** YOUR INSTRUCTIONS **
Please update the rows below, changing "min read" to "minute read" wherever it appears and keeping everything else the same. Leave the pictures out of your answer.

##### RECORD EXTRACTS #####

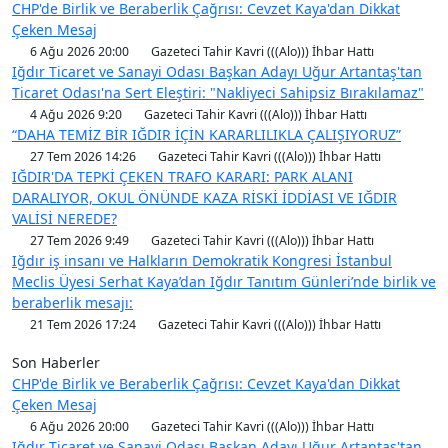
CHP'de Birlik ve Beraberlik Çağrısı: Cevzet Kaya'dan Dikkat
Çeken Mesaj
6 Ağu 2026 20:00
Gazeteci Tahir Kavri (((Alo))) İhbar Hattı
Iğdır Ticaret ve Sanayi Odası Başkan Adayı Uğur Artantaş'tan
Ticaret Odası'na Sert Eleştiri: "Nakliyeci Sahipsiz Bırakılamaz"
4 Ağu 2026 9:20
Gazeteci Tahir Kavri (((Alo))) İhbar Hattı
“DAHA TEMİZ BİR IĞDIR İÇİN KARARLILIKLA ÇALIŞIYORUZ”
27 Tem 2026 14:26
Gazeteci Tahir Kavri (((Alo))) İhbar Hattı
IĞDIR'DA TEPKİ ÇEKEN TRAFO KARARI: PARK ALANI
DARALIYOR, OKUL ÖNÜNDE KAZA RİSKİ İDDİASI VE IĞDIR
VALİSİ NEREDE?
27 Tem 2026 9:49
Gazeteci Tahir Kavri (((Alo))) İhbar Hattı
Iğdır iş insanı ve Halkların Demokratik Kongresi İstanbul
Meclis Üyesi Serhat Kaya’dan Iğdır Tanıtım Günleri’nde birlik ve
beraberlik mesajı:
21 Tem 2026 17:24
Gazeteci Tahir Kavri (((Alo))) İhbar Hattı
Son Haberler
CHP'de Birlik ve Beraberlik Çağrısı: Cevzet Kaya'dan Dikkat
Çeken Mesaj
6 Ağu 2026 20:00
Gazeteci Tahir Kavri (((Alo))) İhbar Hattı
Iğdır Ticaret ve Sanayi Odası Başkan Adayı Uğur Artantaş'tan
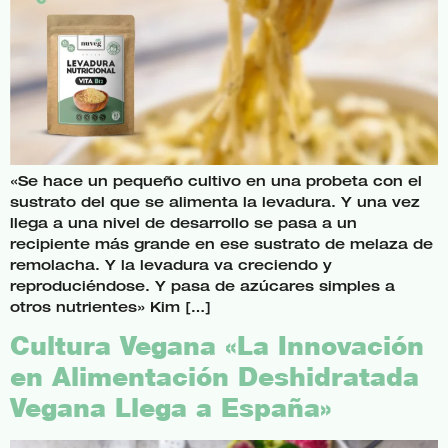
«Se hace un pequeño cultivo en una probeta con el
sustrato del que se alimenta la levadura. Y una vez
llega a una nivel de desarrollo se pasa a un
recipiente más grande en ese sustrato de melaza de
remolacha. Y la levadura va creciendo y
reproduciéndose. Y pasa de azúcares simples a
otros nutrientes» Kim […]
Cultura Vegana «La Innovación
en Alimentación Deshidratada
Vegana Llega a España»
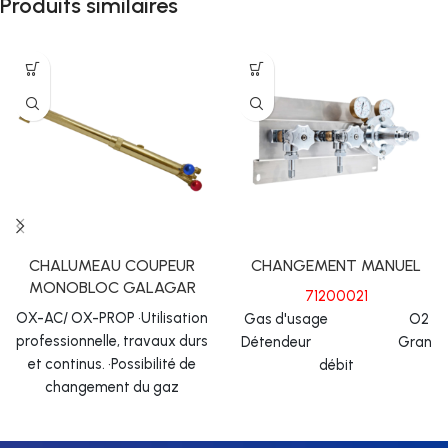
Produits similaires
CHALUMEAU COUPEUR
CHANGEMENT MANUEL
MONOBLOC GALAGAR
71200021
OX-AC/ OX-PROP •Utilisation
Gas d'usage O2
professionnelle, travaux durs
Détendeur Gran
et continus. •Possibilité de
débit
changement du gaz
Pression maximum. (bar)
combustible: acétylène,
200
propane, gaz naturel.
Débit m3/h 150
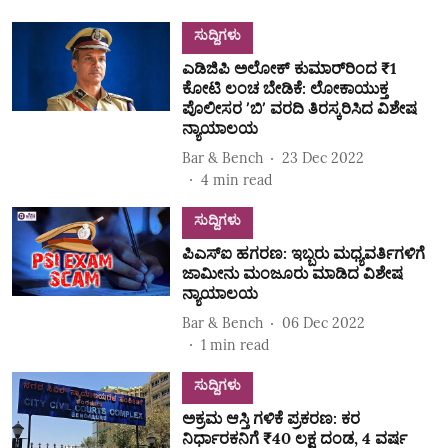
ಸುದ್ದಿಗಳು
ಎಡಿಜಿಪಿ ಅಲೋಕ್‌ ಕುಮಾರ್‌ರಿಂದ ₹1
ಕೋಟಿ ಲಂಚ ಬೇಡಿಕೆ: ಲೋಕಾಯುಕ್ತ
ಪೊಲೀಸರ ʼಬಿʼ ವರದಿ ತಿರಸ್ಕರಿಸಿದ ವಿಶೇಷ
ನ್ಯಾಯಾಲಯ
Bar & Bench
23 Dec 2022
4
min read
ಸುದ್ದಿಗಳು
ಪಿಎಸ್‌ಐ ಹಗರಣ: ಇಬ್ಬರು ಮಧ್ಯವರ್ತಿಗಳಿಗೆ
ಜಾಮೀನು ಮಂಜೂರು ಮಾಡಿದ ವಿಶೇಷ
ನ್ಯಾಯಾಲಯ
Bar & Bench
06 Dec 2022
1
min read
ಸುದ್ದಿಗಳು
ಅಕ್ರಮ ಆಸ್ತಿ ಗಳಿಕೆ ಪ್ರಕರಣ: ಕರ
ನಿರ್ಧಾರಕನಿಗೆ ₹40 ಲಕ್ಷ ದಂಡ, 4 ವರ್ಷ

#####

** RESPONSE FOR THIS EXERCISE **
CHP'de Birlik ve Beraberlik Çağrısı: Cevzet Kaya'dan Dikkat
Çeken Mesaj
6 Ağu 2026 20:00
Gazeteci Tahir Kavri (((Alo))) İhbar Hattı
Iğdır Ticaret ve Sanayi Odası Başkan Adayı Uğur Artantaş'tan
Ticaret Odası'na Sert Eleştiri: "Nakliyeci Sahipsiz Bırakılamaz"
4 Ağu 2026 9:20
Gazeteci Tahir Kavri (((Alo))) İhbar Hattı
“DAHA TEMİZ BİR IĞDIR İÇİN KARARLILIKLA ÇALIŞIYORUZ”
27 Tem 2026 14:26
Gazeteci Tahir Kavri (((Alo))) İhbar Hattı
IĞDIR'DA TEPKİ ÇEKEN TRAFO KARARI: PARK ALANI
DARALIYOR, OKUL ÖNÜNDE KAZA RİSKİ İDDİASI VE IĞDIR
VALİSİ NEREDE?
27 Tem 2026 9:49
Gazeteci Tahir Kavri (((Alo))) İhbar Hattı
Iğdır iş insanı ve Halkların Demokratik Kongresi İstanbul
Meclis Üyesi Serhat Kaya’dan Iğdır Tanıtım Günleri’nde birlik ve
beraberlik mesajı:
21 Tem 2026 17:24
Gazeteci Tahir Kavri (((Alo))) İhbar Hattı
Son Haberler
CHP'de Birlik ve Beraberlik Çağrısı: Cevzet Kaya'dan Dikkat
Çeken Mesaj
6 Ağu 2026 20:00
Gazeteci Tahir Kavri (((Alo))) İhbar Hattı
Iğdır Ticaret ve Sanayi Odası Başkan Adayı Uğur Artantaş'tan
«Se hace un pequeño cultivo en una probeta con el
sustrato del que se alimenta la levadura. Y una vez
llega a una nivel de desarrollo se pasa a un
recipiente más grande en ese sustrato de melaza de
remolacha. Y la levadura va creciendo y
reproduciéndose. Y pasa de azúcares simples a
otros nutrientes» Kim […]
Cultura Vegana «La Innovación
en Alimentación Deshidratada
Vegana Llega a España»
Produits similaires
CHALUMEAU COUPEUR
CHANGEMENT MANUEL
MONOBLOC GALAGAR
71200021
OX-AC/ OX-PROP •Utilisation
Gas d'usage O2
professionnelle, travaux durs
Détendeur Gran
et continus. •Possibilité de
débit
changement du gaz
Pression maximum. (bar)
combustible: acétylène,
200
propane, gaz naturel.
Débit m3/h 150
ಸುದ್ದಿಗಳು
ಎಡಿಜಿಪಿ ಅಲೋಕ್‌ ಕುಮಾರ್‌ರಿಂದ ₹1
ಕೋಟಿ ಲಂಚ ಬೇಡಿಕೆ: ಲೋಕಾಯುಕ್ತ
ಪೊಲೀಸರ ʼಬಿʼ ವರದಿ ತಿರಸ್ಕರಿಸಿದ ವಿಶೇಷ
ನ್ಯಾಯಾಲಯ
Bar & Bench
23 Dec 2022
4
minute read
ಸುದ್ದಿಗಳು
ಪಿಎಸ್‌ಐ ಹಗರಣ: ಇಬ್ಬರು ಮಧ್ಯವರ್ತಿಗಳಿಗೆ
ಜಾಮೀನು ಮಂಜೂರು ಮಾಡಿದ ವಿಶೇಷ
ನ್ಯಾಯಾಲಯ
Bar & Bench
06 Dec 2022
1
minute read
ಸುದ್ದಿಗಳು
ಅಕ್ರಮ ಆಸ್ತಿ ಗಳಿಕೆ ಪ್ರಕರಣ: ಕರ
ನಿರ್ಧಾರಕನಿಗೆ ₹40 ಲಕ್ಷ ದಂಡ, 4 ವರ್ಷ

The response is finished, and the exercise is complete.